The following recommendations are suggested for the improvement for the costing
system of the company:
In the present context the non-integral method is rare case, so company
should adopt integral method of recording so that the monthly adjustment for the
financial reporting is not required. Non-integral method will also save time and
money,
Company should change its pricing policy. In the present context it fixes up
their product price based on a fixed margin rather to consider the competitors’
pricing policy. But day by day competition is rising, so RFL should consider the
market price for price fixing.
The company is following two overhead recovery rates (overhead recovery rate
on the basis of production volume and overhead recovery rate on the basis of
sales) which is a cost distortion process. So the company should follow the
ability to bear process and can introduce activity based costing for more accurate
pricing of product.
In case of tender, they exclude the overhead cost; it may lead the
management to lower the price of a product and ultimately it will decrease profit.

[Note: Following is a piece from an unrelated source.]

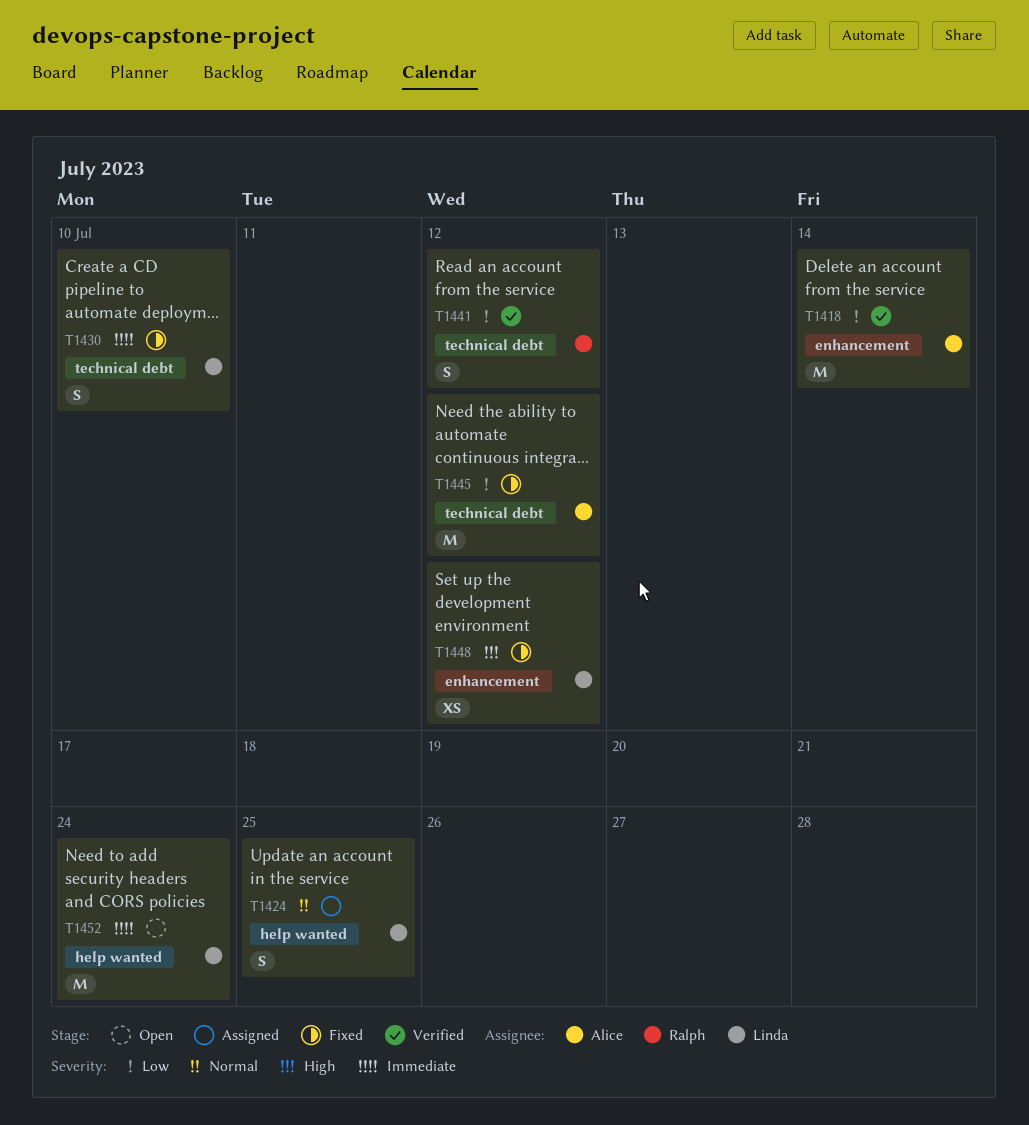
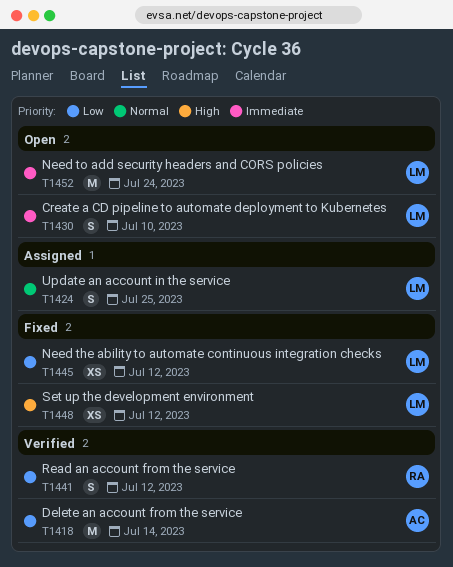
T1430, status: Fixed -> Open
T1445, owner: Alice -> Linda
T1445, estimate: M -> XS

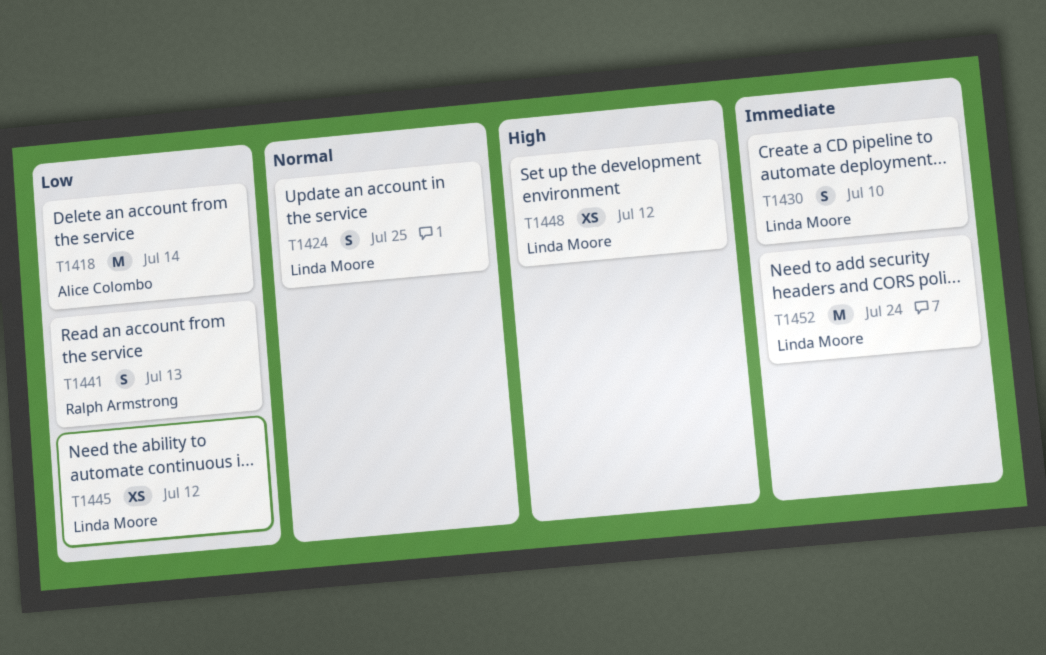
T1441, due: Jul 12 -> Jul 13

So they should include all manufacturing overhead cost in the tender.

Conclusion:
RFL is the pioneer in the PVC Pipe and cast iron product market. It is the market
leader but in some cases it faces the competition from the followers. In the
modern age technology has been dramatically improved and all companies are using
about the same technology. Therefore some organizations can survive; some can not
because of the control of the cost. If a company can control cost, it can easily
sell the product in the market at a lower price comparing to others. However,
although RFL enjoys benefit in pricing comparing to other companies, it must be
aware about their cost control .RFL should use proper allocation of overhead
especially they should use activity based costing for more accurate pricing so
that it prevail its position in the market.